= Patrons of Industry in Manitoba =

The Patrons of Industry in Manitoba was an extension of the Patrons of Industry farmers' organization which operated in Ontario and the United States during the 1880s and 1890s. The Patrons lobbied extensively and were politically active, running provincial and federal candidates.

The Manitoba Patrons, as a fraternal organization, was initially focused on coordinating an agrarian cooperative movement on the Prairies.

Its first lodges in Manitoba and the Northwest Territories began in 1890, with a "grand lodge" (central body) established in 1891. At first the group was known as the "Patrons of Manitoba and the North-West" - its conventions included delegates from Manitoba and the territorial districts of Assiniboia, Saskatchewan and Alberta. The organization's leader was Charles Braithwaite, who was chosen at a convention held in November 1891.

Through direct bulk buying in competition with established stores, the movement brought down the price of farm supplies (binder twine) and other farmers' needs, and through strong lobbying it helped achieve a cut in tariffs on imported goods important to farmers.

The Manitoba group turned to direct political action in 1894. Following a tour of Manitoba by Braithwaite (who was a spellbinding orator), the Patrons nominated candidates in all but two of the province's constituencies, in anticipation of the next provincial election.

The Patrons were the first "third party" to emerge in Manitoba after partisan government was formally introduced to the province in 1888. They opposed both Conservatives and Liberals and were for a time affiliated with Dalton McCarthy, a dissident federal Conservative.

On August 23, 1894, the Patrons proved they were a significant force in Manitoba politics when their candidate John Forsyth defeated Conservative leader John Andrew Davidson in a two-sided Beautiful Plains by-election (there was no Liberal candidate in the race). Forsyth was expelled from the Patrons in 1895 for using a railway pass (given free to legislators) in violation of party policy.

Patrons of Industry made an appearance in the 1894 NWT Assembly election, running J.E. Annable in the Moose Jaw district - unsuccessfully.

The party became internally divided over the Manitoba Schools Question. Many Catholic Patrons were alienated by the party's support of Liberal Premier Thomas Greenway's efforts to eliminate denominational schools, and left the party.

The Patrons ran seven candidates in the provincial election of 1896, and two of them were elected: Watson Crosby in Dennis and William Sirett in Beautiful Plains.

The Patrons ran candidates in two Manitoba provincial by-elections in 1896 who were not successful. (On the other hand, Matt McCauley was elected with official Patron backing in Edmonton (Alberta) in the 1896 North-West Assembly election.)

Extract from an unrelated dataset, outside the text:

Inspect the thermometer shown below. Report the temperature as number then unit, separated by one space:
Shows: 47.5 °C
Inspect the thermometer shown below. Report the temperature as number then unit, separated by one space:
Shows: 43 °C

Three Manitoba Patrons -- Postlethwaite (Brandon), Braithwaite (Macdonald), and Marshall (Marquette) -- ran in the 1896 federal election, but were unsuccessful, finishing third in their ridings.

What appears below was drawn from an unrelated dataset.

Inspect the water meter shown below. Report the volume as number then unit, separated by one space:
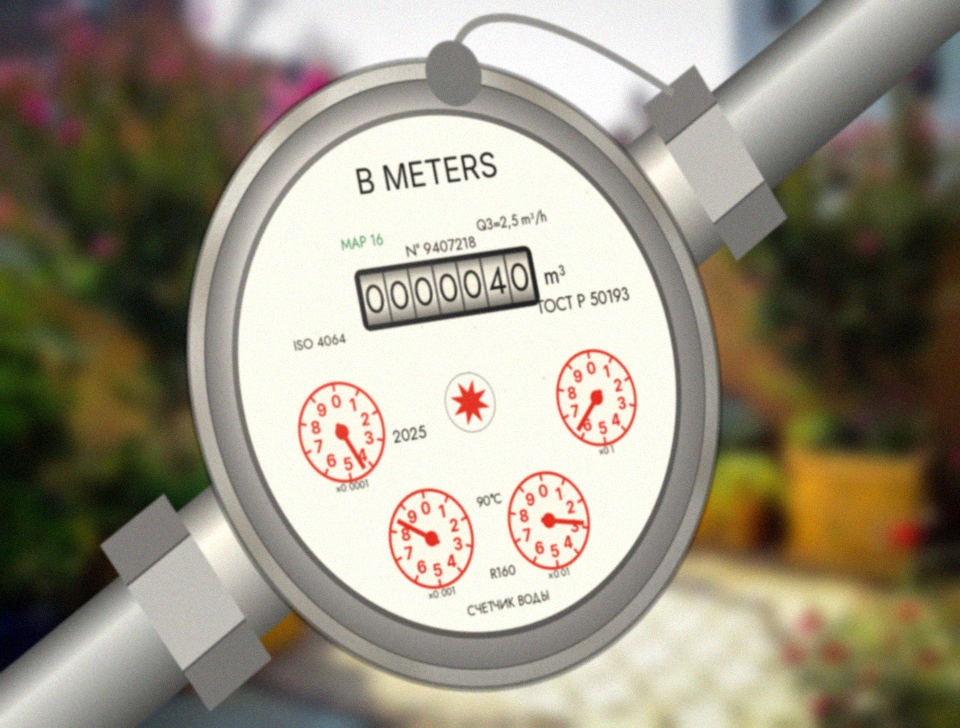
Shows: 40.6284 m³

Braithwaite, who had led the Manitoba Patrons of Industry party since 1891, stepped down as party leader in January 1897, and the party effectively ceased to exist after this time. PI MLA Crosby died in 1897, and PI MLA Sirett did not run for re-election in 1899.

In addition to supporting agrarian interests, the Patrons also supported prohibition, universal suffrage (for men and women) and electoral reform. These policies would later re-emerge in the platform of the Progressive Party of Canada and other farmer political parties such as the United Farmers of Manitoba and the United Farmers of Alberta.